Tree Sale Highlight: North America’s LARGEST Native Fruit!
by Carrie Brown, Engineering Technician
Our 2021 Seedling Tree Sale has finally arrived! Additional information on this year’s selection and details on ordering can be found on our website.
Join us weekly as we highlight this year’s available tree species.
Last week we introduced you to a tree that you were probably already familiar with, the Ohio Buckeye.
Today we will take a closer look at a tree that you may not know quite as well – the Pawpaw. Though growing in popularity, many people are shocked to discover that North America’s largest edible native fruit (and as of 2009, Ohio’s official native fruit) is a common understory tree that you’ve likely encountered in past outdoor adventures.

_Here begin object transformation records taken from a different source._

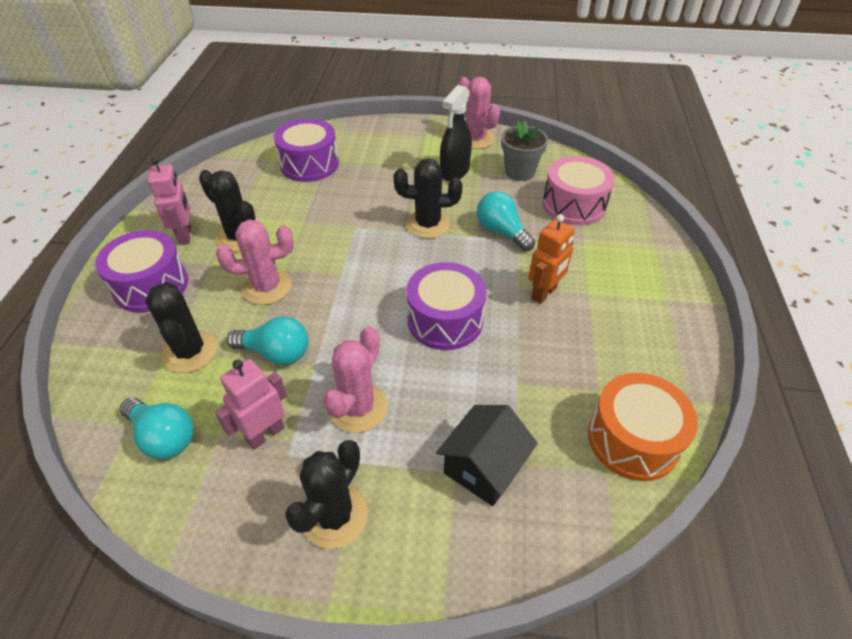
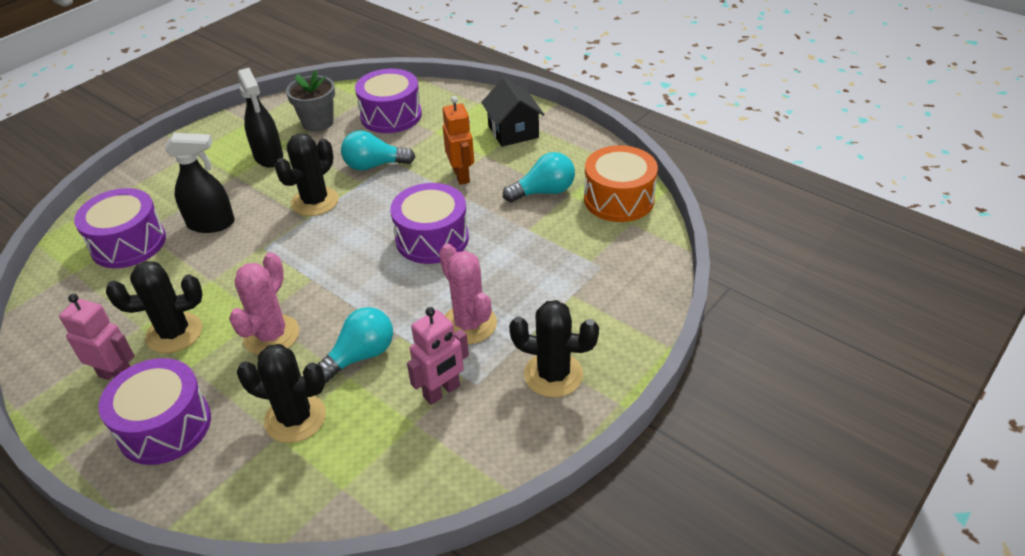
camera: 55 degrees left, 5 degrees down
(163, 437) = (381, 465): turquoise light bulb -> turquoise light bulb (543, 192)
(265, 434) = (442, 392): pink robot -> pink robot turned 120 degrees counterclockwise
(334, 515) = (553, 375): black cactus -> black cactus turned 45 degrees counterclockwise
(358, 188) = (211, 224): none -> black spray bottle
(475, 139) = (242, 125): pink cactus -> none
(484, 467) = (580, 278): black house -> black house (513, 131)
(573, 205) = (391, 116): pink drum -> purple drum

Interested in adding the pawpaw to your landscape? Let’s take a look at its growing requirements…and a few other tidbits that make this a pretty unique plant.
Pawpaws are a bit particular in terms of their growing requirements. To set them up for success, consider a site that has moist, deep, well-drained soils with a high amount of organic matter. In nature, pawpaws occupy the understory, often found growing in ravines, creek banks, and even steep hillsides.
As seedlings, pawpaws prefer areas that offer abundant shade, so it is advised that bare root seedlings are immediately transplanted to a shady site. As they mature, trees are more tolerant of sunlight. In fact, trees in full sun are more likely to flower and fruit than trees planted in shady locations.
When grown in the open and without canopy competition, pawpaws may reach 25 feet tall and 15 feet wide as an individual tree. When grown as an understory plant, pawpaws are shrubby and can often form large colonies, spreading primarily by root suckers. These root suckers are clones of the parent plant. As such, it is possible that an entire pawpaw colony is composed of only one plant!
It should be noted, that in order for fruit to be produced, two individual trees grown from separate seed sources are required. Pawpaw colonies composed of just one individual lack the genetic diversity needed for successful pollination and the fruit set that follows. If fruit is desired, be sure to plant at least two trees.
Pawpaw fruit is coveted by many wildlife species! From deer and raccoon, to squirrels and black bear, this fall sweet treat is in high demand. As a result, if YOU wish to harvest fruit, you’ll have to beat the wildlife — be sure to closely monitor ripening fruit.
The tree itself isn’t often browsed, as the twigs, leaves, and bark contain natural insecticides, making it a relatively pest-free species. One notable exception is the zebra swallowtail butterfly whose caterpillars feed on pawpaw leaves and depend on it as a host plant.
Pawpaws produce beautiful, maroon flowers in the early spring, typically March-May depending on weather and location. Flowers rely on blowflies and carrion beetles for pollination and produce an odor similar to rotting meat in order to draw them in.
Because this odor is slight and the pollinators aren’t overly enthusiastic, many flowers go unpollinated and fruit set rates can be low. (Gardeners may consider hand pollinating flowers using a paint brush to expedite pollination and improve fruit yield.)
Flowers are soon followed by foliage that develops into large, shiny leaves that are spirally arranged on the twig. The fruit of pawpaw is large and yellowish-brown, containing multiple dark brown seeds and edible custard-like pulp. Fruit is typically mature and ready for harvest by September or October.
Within its plant family, Pawpaw is a bit of an odd ball! This species, along with others within the same genus (Asimina), are most closely related to species with tropical and subtropical origins. Perhaps you have heard of the fruit, soursop, or the aromatherapy essential oil, ylang-ylang? Both products come from tropical trees that are cousins to the pawpaw!